In fact, Liss-Riordan already asked Corley to reverse herself after the Dynamex ruling came down, a decision the judge said she preferred to leave up to the appellate court.

But the recently-passed Proposition 22 exempts app-based employers like Grubhub, Uber, Lyft, and DoorDash from having to comply with the ABC test under AB 5, prompting Circuit Judge William Fletcher to ask why the new law doesn’t abate Lawson’s claims.

Liss-Riordan countered that it only prospectively exempts some companies from AB 5 if they meet certain requirements. She says it makes no sense for Prop. 22’s exemptions — which only apply going forward — to cover Grubhub’s conduct from years ago.

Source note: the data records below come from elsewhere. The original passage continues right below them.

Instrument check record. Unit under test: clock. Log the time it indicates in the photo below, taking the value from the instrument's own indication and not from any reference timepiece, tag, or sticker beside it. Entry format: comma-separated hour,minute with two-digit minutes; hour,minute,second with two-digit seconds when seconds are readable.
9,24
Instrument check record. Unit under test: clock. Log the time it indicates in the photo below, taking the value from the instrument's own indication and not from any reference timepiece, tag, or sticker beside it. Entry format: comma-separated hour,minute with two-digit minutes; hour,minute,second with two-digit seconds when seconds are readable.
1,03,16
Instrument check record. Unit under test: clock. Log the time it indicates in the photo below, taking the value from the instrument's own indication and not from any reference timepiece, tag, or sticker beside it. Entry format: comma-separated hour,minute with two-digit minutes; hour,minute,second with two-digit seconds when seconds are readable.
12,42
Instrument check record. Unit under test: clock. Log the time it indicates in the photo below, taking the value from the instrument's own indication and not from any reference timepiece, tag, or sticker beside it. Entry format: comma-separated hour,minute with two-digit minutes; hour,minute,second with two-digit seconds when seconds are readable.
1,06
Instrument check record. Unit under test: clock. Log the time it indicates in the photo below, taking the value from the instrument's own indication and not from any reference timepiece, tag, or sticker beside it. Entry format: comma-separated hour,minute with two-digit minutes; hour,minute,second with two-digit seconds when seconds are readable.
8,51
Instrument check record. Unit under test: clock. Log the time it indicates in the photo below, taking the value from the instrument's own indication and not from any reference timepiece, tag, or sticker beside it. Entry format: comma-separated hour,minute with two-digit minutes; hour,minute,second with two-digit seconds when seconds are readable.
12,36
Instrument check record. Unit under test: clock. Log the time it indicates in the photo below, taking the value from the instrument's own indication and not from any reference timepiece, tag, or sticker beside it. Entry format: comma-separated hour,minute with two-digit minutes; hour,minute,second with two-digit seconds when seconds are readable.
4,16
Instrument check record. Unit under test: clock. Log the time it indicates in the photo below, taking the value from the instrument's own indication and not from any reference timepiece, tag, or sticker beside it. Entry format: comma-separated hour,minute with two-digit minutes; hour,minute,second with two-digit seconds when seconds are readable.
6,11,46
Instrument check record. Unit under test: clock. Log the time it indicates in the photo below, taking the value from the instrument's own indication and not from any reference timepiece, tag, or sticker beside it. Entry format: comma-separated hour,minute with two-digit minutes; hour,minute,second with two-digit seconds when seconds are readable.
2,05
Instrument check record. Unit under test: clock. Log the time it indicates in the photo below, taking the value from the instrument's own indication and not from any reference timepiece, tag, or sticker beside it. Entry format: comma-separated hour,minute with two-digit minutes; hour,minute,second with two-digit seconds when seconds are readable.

“How could it possibly be that Grubhub’s’s liability for violations back in 2015 and 2016 has anything to do with whether after AB 5 was enacted in 2020? It met various exemptions the Legislature just wrote into the law in 2019. It just makes no sense how we can be arguing about the company’s liability way back then based upon new exceptions written into the law later.”

Liss-Riordan also argued that the ABC test applies to Lawson’s reimbursement claim for phone and car-related expenses because under Dynamex, California’s wage orders requires employers to reimburse workers for tools and equipment.

But Grubhub wants wants the court to uphold the old Borello standard as the right test for assessing Lawson’s employment status.

“The court should affirm the judgment because plaintiff was properly classified as an independent contractor during the brief four months in late 2015 and early 2016 when he used the Grubhub app to find delivery leads wherever and whenever he wanted,” Grubhub attorney Theane Evangelis told the panel. “At the time he used the app, Borello was the test that applied.”

But even if the panel rejects Borello, Prop. 22 abates Lawson’s claims. “Today it’s undisputed that the classification of app-based drivers is determined under Prop 22,” she said.

“Proposition 22 is presumptively only prospective,” Circuit Judge Daniel Collins said, adding that if so, it would seem that Dynamex would be the relevant law.

“But under the established doctrine of abatement . . .” Evangelis started to respond.

“Here we go,” Fletcher interjected, “We finally get back to abatement.”

The law changed with Prop. 22, she said, relieving Grubhub of liability for past acts.

Fletcher said he had “trouble getting where [Grubhub] wants to get with abatement” since Lawson likely had vested rights under the law before it was changed. “Why doesn’t he have a vested contractual right? He did the work. We’re told in Dynamex that it’s retroactive, and under the retroactive analysis, I think we’re done.”

Evangelis said Lawson doesn’t have any vested rights here, because he did not obtain a final judgment.

“Not only did he not obtain a judgment here, but he lost in the district court,” she said. “Proposition 22 has eliminated those claims.”

But Fletcher said Proposition 22 only partially amended AB 5, and “doesn’t flatly eliminate what went before.”

Collins interjected to pose a hypothetical: “Suppose the statute says the minimum wage is $15 an hour and someone works for two years and get paid $12 an hour and brings a lawsuit to try to collect the difference and a proposition passes lowing the minimum wage to $13, is that an abatement?”

Evangelis dodged, saying even if Grubhub loses on the Prop. 22 issue, it should have the opportunity to “present it fully to the district court.”

The Borello test should nevertheless stand, she argued, for due process reasons. “If the ABC test applied we should have an opportunity to present a different case.”

Liss-Riordan urged the panel not to give Grubhub that opportunity.

“The facts were already found by the district court and making us go through another trial would just give Grubhub another bite at the apple.”

The judges took the arguments under submission.